*Texto da página*.
========================
Ouço todos os meus amigos perdidos e seus pais perdidos murmurando para mim. Murmuram junto ao próprio respirar da Torre.

 

É hora de ser sincera. Eu terminei de reler A Torre Negra há quase seis meses, mas fiquei tão abalada e não consegui escrever esta resenha para o último livro da série. Durante esse tempo todo, li Maggie Stiefvater, Eduardo Spohr, mais Stephen King… E nada de conseguir sentar para escrever sobre o fim (?) da história do Roland. O meu maior incentivo para procrastinação era o cronograma de postagens do blog – quando terminei a série, ainda faltavam quatro resenhas a serem postadas até o sétimo livro. Tempo suficiente para eu reorganizar meus sentimentos. Só que não.

 

Quando a marida Stefs e eu renovamos os votos no começo do ano, ela pediu que eu escrevesse sobre outras coisas e com mais frequência. É claro que eu aceitei a condição, só que não passou pela minha cabeça que eu fosse sofrer tanto com a Torre ao ponto de ficar bloqueada e não conseguir escrever mais sobre o assunto. E, como eu já devo ter comentado aqui, sou uma criatura que precisa de ordem na vida, ou seja, eu só poderia escrever sobre outras coisas quando terminasse de resenhar a porcaria do livro. É por isso que a coisa demorou tanto para sair, marida. Espero ainda ter um job aqui.

 

Pois bem, pensei antes de abrir o Word e agora vai. Passei uma hora selecionando as citações que marquei com post-it enquanto lia. Deu vontade de chorar só de ler tudo de novo, mas me contive. Fiquei pensando como poderia escolher apenas algumas frases dentro de tantas tão maravilhosas. Algumas das passagens desse livro marcaram o fim da minha adolescência de tal forma que não seria certo deixá-las de fora. Por exemplo:

 

Será que algum de nós, exceto nos sonhos, espera voltar de fato a estar junto de seus amores mais profundos quando eles se afastam, mesmo que só por alguns minutos, para cumprir uma tarefa das mais banais? Não, de jeito nenhum. Cada vez que saem das nossas vidas, nossos corações os dão como mortos. Tendo recebido tanto, é o nosso raciocínio, como poderíamos esperar não sermos levados tão baixo quanto Lúcifer, pela tremenda presunção de nosso amor?

 

Este livro, contudo, coloca o Roland no centro de todo o turbilhão de acontecimentos e emoções. Viramos a última página do mesmo jeito que fizemos com a primeira, e o deixamos da mesma forma como o conhecemos – sozinho. Eddie, Jake, Susannah e Oi têm seus momentos e nos arrancam muitas – muitas! – lágrimas, mas suas histórias terminam em momentos diferentes. A estrela principal do último volume da série é o velho com o grande trabuco na cintura, então, nada mais apropriado do que usar as citações dele ou sobre ele que mais me marcaram. É de Roland que vamos falar.

 

Nunca passou pela mente de Roland que aquele a morrer podia ser ele.
========================
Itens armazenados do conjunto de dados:
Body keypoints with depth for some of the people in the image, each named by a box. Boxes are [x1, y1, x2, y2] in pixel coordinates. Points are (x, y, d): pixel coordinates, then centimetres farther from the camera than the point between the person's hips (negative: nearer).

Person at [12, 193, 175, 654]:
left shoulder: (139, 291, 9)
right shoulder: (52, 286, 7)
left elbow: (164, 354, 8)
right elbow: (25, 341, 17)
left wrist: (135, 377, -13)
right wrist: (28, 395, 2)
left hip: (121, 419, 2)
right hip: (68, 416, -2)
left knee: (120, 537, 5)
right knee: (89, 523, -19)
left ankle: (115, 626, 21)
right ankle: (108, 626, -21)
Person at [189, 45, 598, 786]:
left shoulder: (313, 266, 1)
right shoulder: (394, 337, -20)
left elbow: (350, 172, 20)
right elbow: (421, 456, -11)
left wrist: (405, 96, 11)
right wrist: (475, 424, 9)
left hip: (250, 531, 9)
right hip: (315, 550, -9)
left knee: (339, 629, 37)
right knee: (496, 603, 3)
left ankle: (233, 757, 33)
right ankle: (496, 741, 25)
========================
*Tarefa proposta 1*.
Traduza para o inglês a seguinte frase da resenha sobre A Torre Negra: "Passei uma hora selecionando as citações que marquei com post-it enquanto lia."
*Tarefa proposta 2*.
Retome a resenha sobre A Torre Negra logo após a última frase apresentada, dando prosseguimento ao texto.
A listagem não tem qualquer papel nesta atividade.

*Resposta 1*.
I spent an hour selecting the quotes I had marked with sticky notes while reading.

*Resposta 2*.
E vamos falar sobre morte, embora eu não queira dar nenhum spoiler dessa vez. Vamos lá, não dá para se aventurar em Torre Negra achando que todos vão viver felizes para sempre. Talvez isso aconteça em algum nível da Torre, mas, nas 871 páginas em questão, é inocência esperar que tudo corra bem.

 

A morte nos ameaça ao longo de todo o livro; é como um gosto ruim na boca do qual não conseguimos nos livrar. O tempo todo nós sabemos que algo muito ruim vai acontecer, o que de maneira alguma significa que estaremos preparados quando chegar a hora. Eu sei que eu não estava – meus soluços que o digam.

 

Estou com medo de dormir – disse. – Estou com medo que meus amigos mortos voltem e que vê-los possa me matar.

 

É muito interessante ver como o pistoleiro lida com o fim de sua caminhada e o fato de ter que abrir mão de tanta gente para alcançar o seu objetivo. Por toda a vida a única coisa que o moveu foi chegar à maldita Torre, ver o que a preenchia, quem estava lá dentro, subir ao último andar. Um detalhe importante é que ele nunca teve a pretensão de arrumá-la, endireitá-la para salvar o que restasse do mundo. A única coisa que sempre quis foi chegar ao topo, um desejo que o consumiu por completo e o fez de escravo.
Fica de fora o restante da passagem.